### Information supplied

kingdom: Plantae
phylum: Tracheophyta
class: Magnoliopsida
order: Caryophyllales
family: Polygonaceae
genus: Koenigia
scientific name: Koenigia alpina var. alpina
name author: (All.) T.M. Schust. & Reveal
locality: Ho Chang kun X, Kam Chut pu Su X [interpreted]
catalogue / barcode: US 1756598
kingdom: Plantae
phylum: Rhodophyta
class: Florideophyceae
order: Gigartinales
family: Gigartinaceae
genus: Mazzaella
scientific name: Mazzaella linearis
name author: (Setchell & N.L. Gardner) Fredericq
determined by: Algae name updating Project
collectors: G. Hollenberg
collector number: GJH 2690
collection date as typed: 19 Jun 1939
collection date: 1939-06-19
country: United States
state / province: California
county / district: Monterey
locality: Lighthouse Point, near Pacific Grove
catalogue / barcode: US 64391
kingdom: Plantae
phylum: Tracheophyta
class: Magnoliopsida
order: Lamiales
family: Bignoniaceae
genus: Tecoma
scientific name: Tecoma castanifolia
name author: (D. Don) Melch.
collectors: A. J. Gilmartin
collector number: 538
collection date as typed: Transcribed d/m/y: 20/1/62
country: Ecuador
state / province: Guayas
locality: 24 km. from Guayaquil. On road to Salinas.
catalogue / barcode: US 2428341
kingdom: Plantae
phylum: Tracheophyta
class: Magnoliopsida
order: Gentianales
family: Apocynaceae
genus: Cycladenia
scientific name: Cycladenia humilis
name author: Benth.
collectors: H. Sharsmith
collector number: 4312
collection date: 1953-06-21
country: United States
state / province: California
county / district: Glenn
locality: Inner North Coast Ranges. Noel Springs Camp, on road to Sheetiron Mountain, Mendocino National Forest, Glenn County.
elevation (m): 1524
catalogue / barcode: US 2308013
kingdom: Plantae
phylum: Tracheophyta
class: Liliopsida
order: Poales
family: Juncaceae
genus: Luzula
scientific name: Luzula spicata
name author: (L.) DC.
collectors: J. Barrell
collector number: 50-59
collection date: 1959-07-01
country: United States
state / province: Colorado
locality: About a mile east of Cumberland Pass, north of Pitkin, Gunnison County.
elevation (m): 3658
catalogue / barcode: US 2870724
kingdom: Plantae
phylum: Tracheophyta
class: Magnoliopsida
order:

### Task prompt
Rename "catalogue / barcode" to "specimen barcode" everywhere in the rows above, and reproduce every row with nothing else altered.

### Final result
kingdom: Plantae
phylum: Tracheophyta
class: Magnoliopsida
order: Caryophyllales
family: Polygonaceae
genus: Koenigia
scientific name: Koenigia alpina var. alpina
name author: (All.) T.M. Schust. & Reveal
locality: Ho Chang kun X, Kam Chut pu Su X [interpreted]
specimen barcode: US 1756598
kingdom: Plantae
phylum: Rhodophyta
class: Florideophyceae
order: Gigartinales
family: Gigartinaceae
genus: Mazzaella
scientific name: Mazzaella linearis
name author: (Setchell & N.L. Gardner) Fredericq
determined by: Algae name updating Project
collectors: G. Hollenberg
collector number: GJH 2690
collection date as typed: 19 Jun 1939
collection date: 1939-06-19
country: United States
state / province: California
county / district: Monterey
locality: Lighthouse Point, near Pacific Grove
specimen barcode: US 64391
kingdom: Plantae
phylum: Tracheophyta
class: Magnoliopsida
order: Lamiales
family: Bignoniaceae
genus: Tecoma
scientific name: Tecoma castanifolia
name author: (D. Don) Melch.
collectors: A. J. Gilmartin
collector number: 538
collection date as typed: Transcribed d/m/y: 20/1/62
country: Ecuador
state / province: Guayas
locality: 24 km. from Guayaquil. On road to Salinas.
specimen barcode: US 2428341
kingdom: Plantae
phylum: Tracheophyta
class: Magnoliopsida
order: Gentianales
family: Apocynaceae
genus: Cycladenia
scientific name: Cycladenia humilis
name author: Benth.
collectors: H. Sharsmith
collector number: 4312
collection date: 1953-06-21
country: United States
state / province: California
county / district: Glenn
locality: Inner North Coast Ranges. Noel Springs Camp, on road to Sheetiron Mountain, Mendocino National Forest, Glenn County.
elevation (m): 1524
specimen barcode: US 2308013
kingdom: Plantae
phylum: Tracheophyta
class: Liliopsida
order: Poales
family: Juncaceae
genus: Luzula
scientific name: Luzula spicata
name author: (L.) DC.
collectors: J. Barrell
collector number: 50-59
collection date: 1959-07-01
country: United States
state / province: Colorado
locality: About a mile east of Cumberland Pass, north of Pitkin, Gunnison County.
elevation (m): 3658
specimen barcode: US 2870724
kingdom: Plantae
phylum: Tracheophyta
class: Magnoliopsida
order:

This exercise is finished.